Stay Away From DRM Music [Edited]
Apple threatened to shutdown iTunes over royalty issues. Wal-Mart is shutting down its DRM servers. The music will still play, until you need to move…
Digital rights management isn’t rights management for you. It allows the music publishers to treat you like a criminal because you might steal their music and sell it online, give it away to your friends, or setup an international music piracy business. Yeah. Right.
My advice. Stop supporting stores that sell music with DRM. Although iTunes has started providing significant portions of its catalog as DRM free, I simply do not want to LOOK for it before I make the decision to buy it.
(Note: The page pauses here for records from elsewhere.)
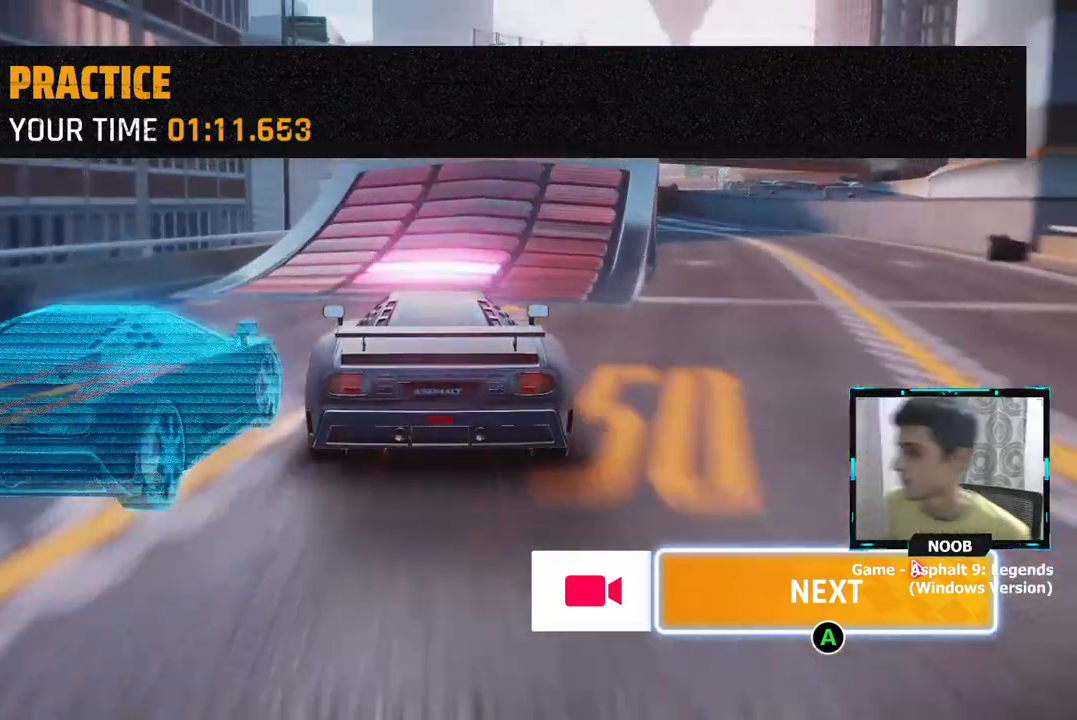
Gameplay with a controller (PlayStation layout); each line is a JSON object with the inputs held at the frame after it. "events" lists button and stick changes between this image and that frame as [ms after this image, input, new state], when the widget could be followed in between.
{"buttons": [], "left_stick": "center", "right_stick": "center", "events": [[250, "CROSS", "down"], [350, "CROSS", "up"]]}
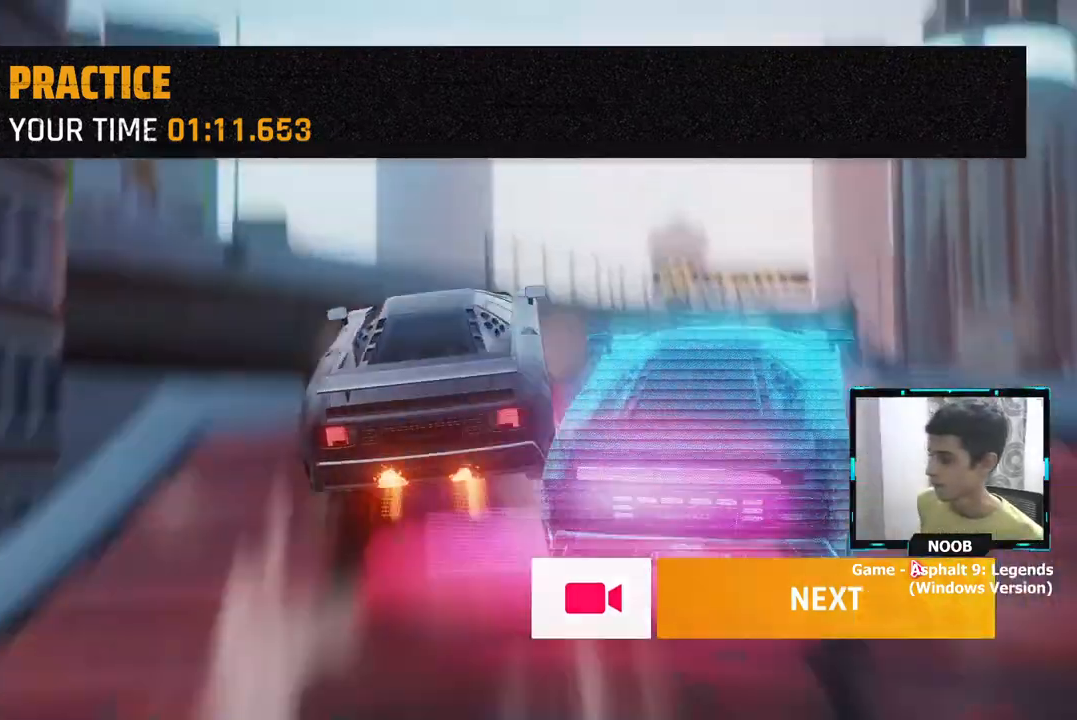
{"buttons": [], "left_stick": "center", "right_stick": "center", "events": []}
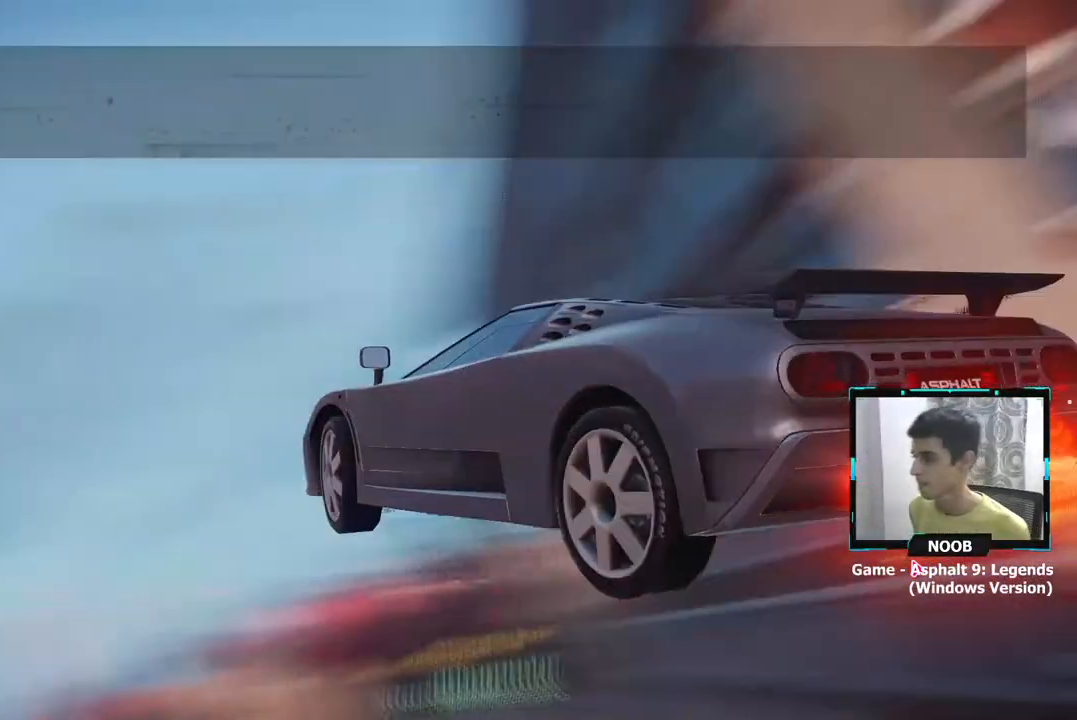
{"buttons": [], "left_stick": "center", "right_stick": "center", "events": []}
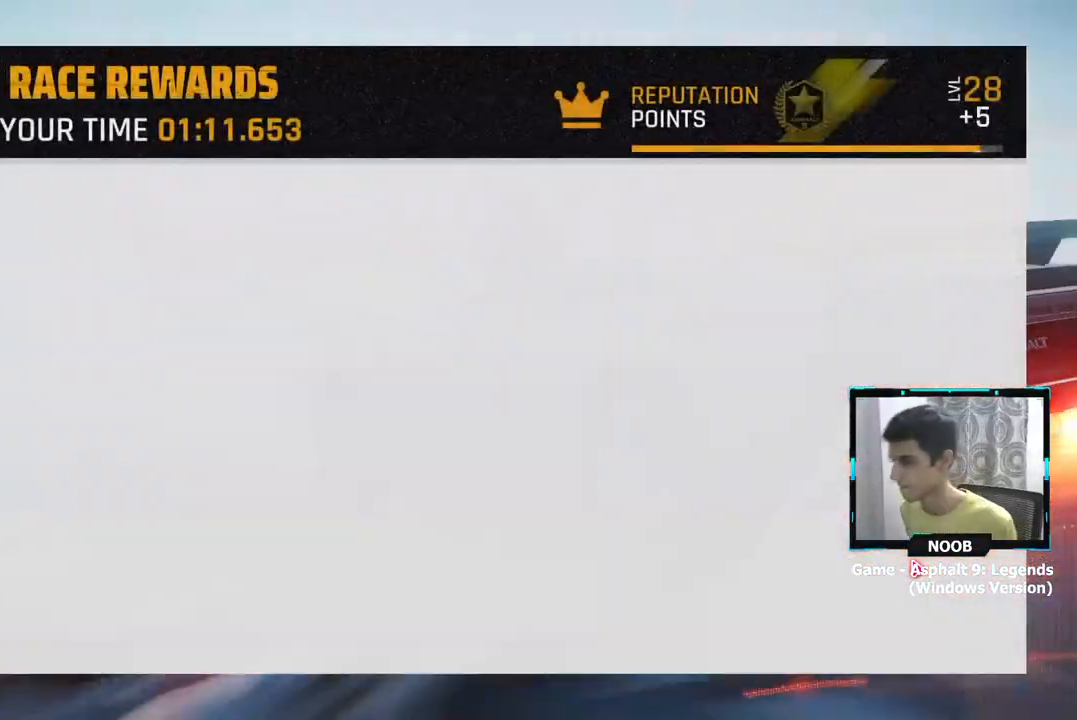
{"buttons": ["CROSS"], "left_stick": "center", "right_stick": "center", "events": [[501, "CROSS", "down"]]}
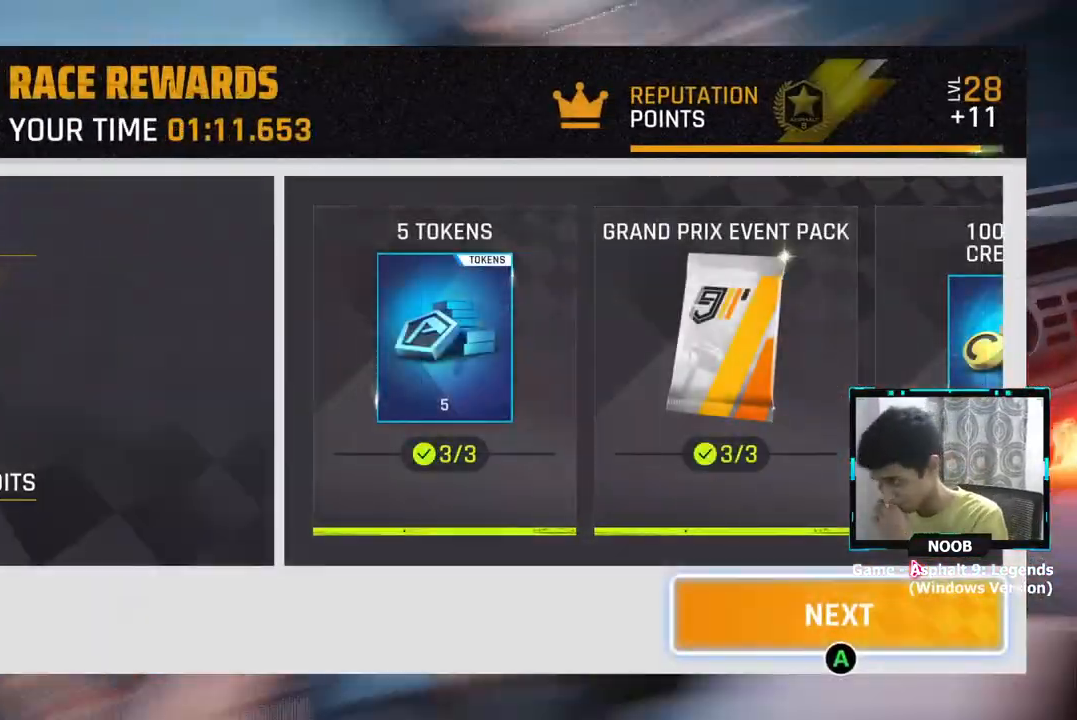
{"buttons": [], "left_stick": "center", "right_stick": "center", "events": [[83, "CROSS", "up"], [200, "CROSS", "down"], [284, "CROSS", "up"], [350, "CROSS", "down"], [450, "CROSS", "up"]]}
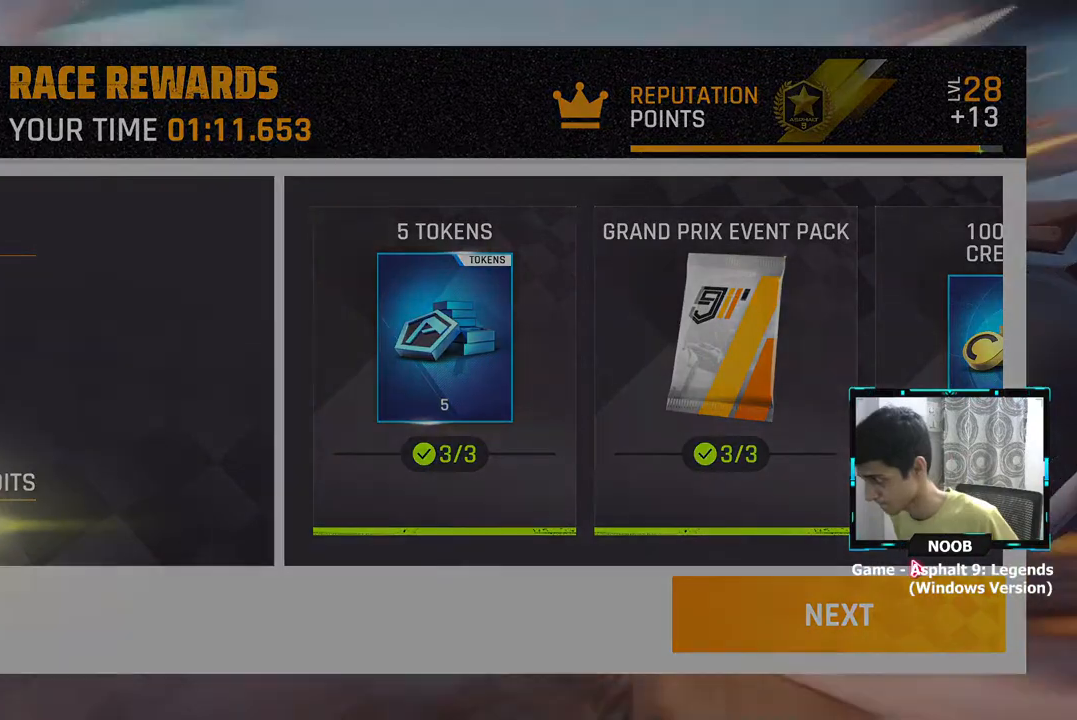
{"buttons": [], "left_stick": "center", "right_stick": "center", "events": [[17, "CROSS", "down"], [84, "CROSS", "up"]]}
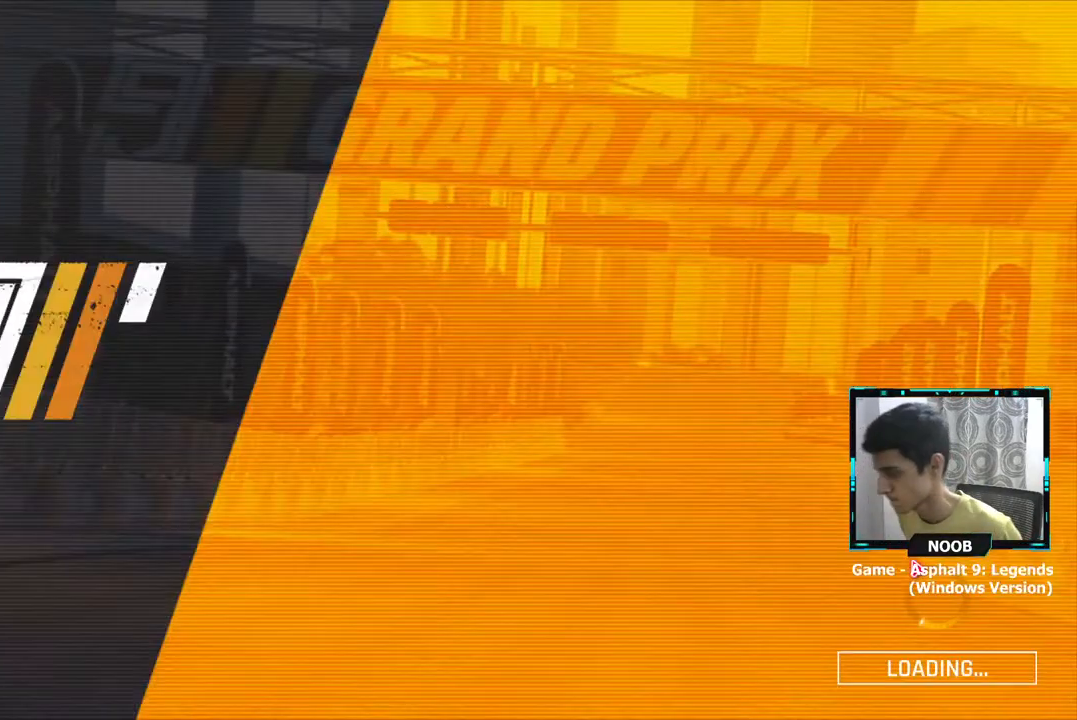
{"buttons": [], "left_stick": "center", "right_stick": "center", "events": []}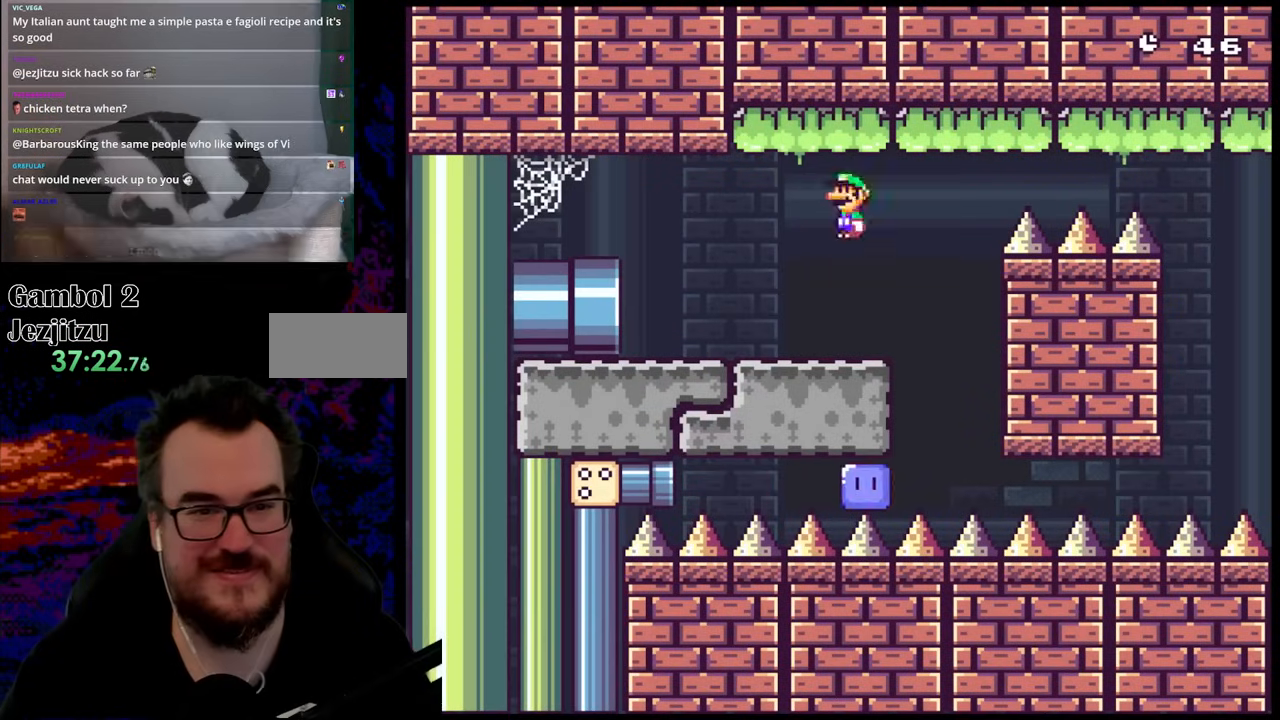
Gameplay with a controller (Nintendo layout); each line is a JSON object with the inputs held at the frame after it. "events" lists button and stick changes between this image and that frame as [ms after this image, input, new state], when the widget could be followed in between. Not read: L3 R3.
{"buttons": ["A", "X", "DPAD_RIGHT"], "events": []}
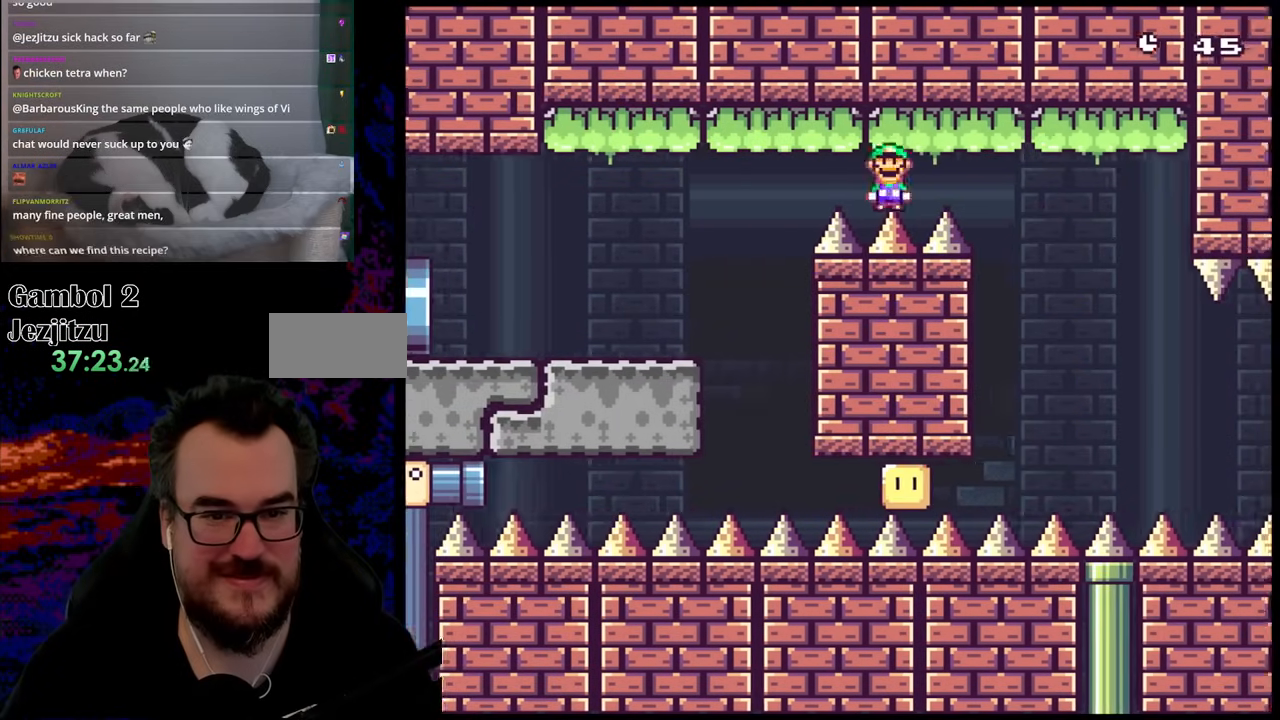
{"buttons": ["X", "DPAD_RIGHT"], "events": [[317, "A", "up"]]}
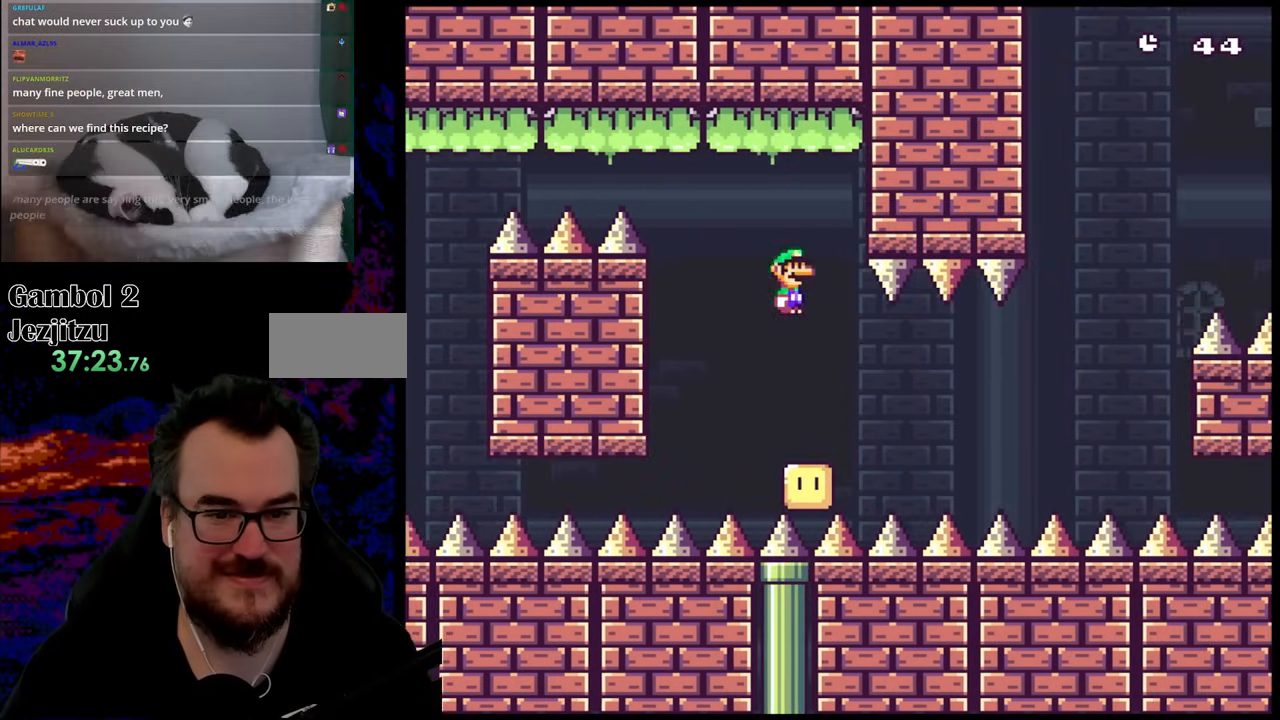
{"buttons": ["A", "X", "DPAD_RIGHT"], "events": [[483, "A", "down"]]}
- eMusic is recommended by several tech podcasts that I watch.
- Amazon’s music service is my personal favorite:
- NO DRM
- $0.89 tracks with most albums under $9
- 5 for $5 Fridays (excellent albums for $5)
- Variable bit rate aiming for 256 kilobits per second (that’s high quality)
- Helper application that moves your files into iTunes on Mac, Linux, and Windows
- Songs play everywhere (did I mention NO DRM)
If you want to find folks that seem even more passionate about not wasting their hard earned money on hampered music, see DefectiveByDesign. Folks, just say no.
[Edit: I have a third "service" that I think is worth mentioning. Buy CD's. When you rip them into your computer, they will not have DRM and you have a built-in backup in the original CD.]